Evidence-grounded evaluator for AI agent trajectories — judge by verifying claims against real tool outputs, not LLM-judge vibes.
Project description
attest
Evidence-grounded evaluation for AI agent trajectories. Judge an agent by checking its claims against the actual tool outputs — not by asking another LLM "did this look good?"
uv tool install agent-attest # distribution name; the CLI + import are `attest`
attest run your-trajectory.json
Why
Evaluating AI agents usually means LLM-as-judge — one model grading another. Two problems attest tackles directly:
- It grades the story, not the work. A holistic "is this good?" judge reads the agent's confident narrative and can wave through specific ungrounded claims buried in an otherwise-solid answer. (See Gaming the Judge, arXiv:2601.14691.)

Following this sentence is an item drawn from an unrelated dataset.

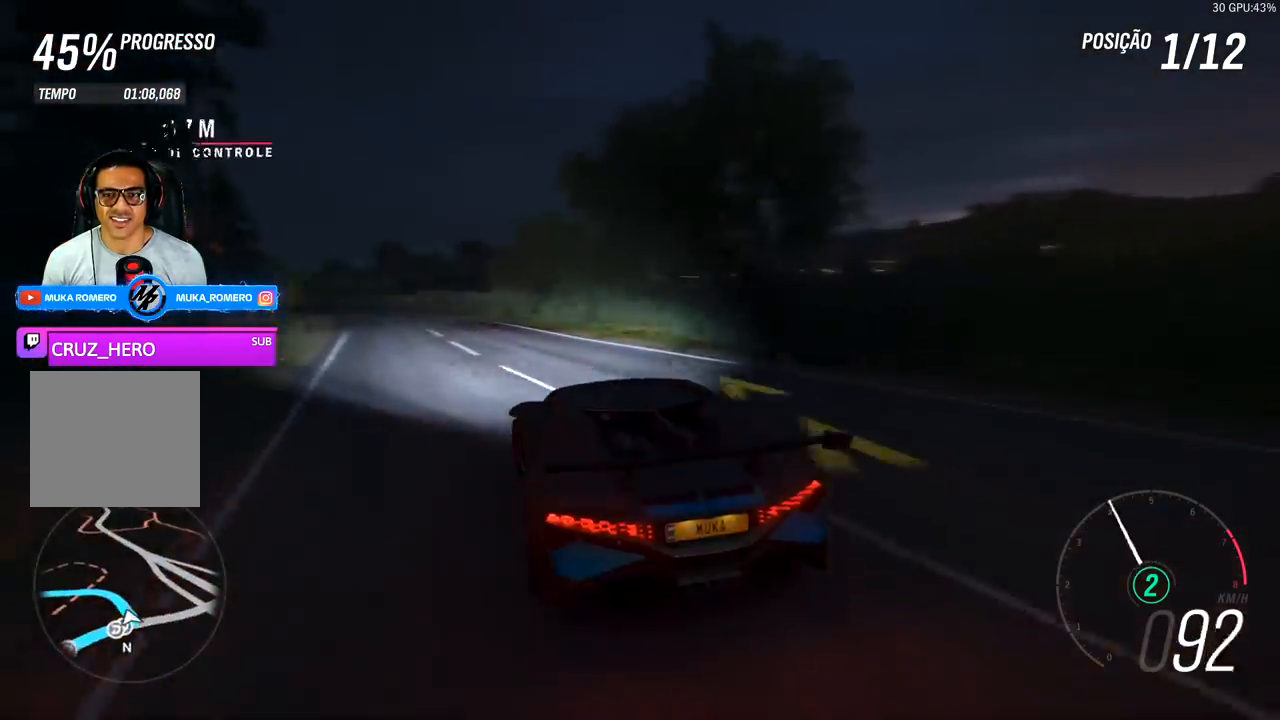
{"dt_ms": 500, "buttons": ["R2"], "left_stick": "center", "right_stick": "center", "events": [[133, "left_stick", "down-left"], [367, "left_stick", "center"]]}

- The scores have no error bars. Most tools report a bare pass rate, so teams chase differences that are pure noise.
attest's approach: never trust what the model says it did. Extract the answer's claims and verify each one against the recorded tool outputs, report with confidence intervals, and back every verdict with the exact evidence span. The same "verify against real state, not narrative" primitive underpins the strongest prompt-injection defenses (AgentDojo, CaMeL) — so it's also the foundation for security checks later.
What it does
attest evaluates a trajectory (an agent run: tool calls, their real outputs, the final answer) across dimensions and returns one combined report:
- Faithfulness — extracts atomic claims from the answer and verifies each against the
tool outputs (
supported/unsupported/unverifiable), with a quoted evidence span. The verifier never sees the agent's reasoning, so a reworded narrative can't move the verdict. - Tool-use correctness — were the right tools called, with no unhandled errors? Deterministic by default (no API key); an optional LLM check judges tool choice.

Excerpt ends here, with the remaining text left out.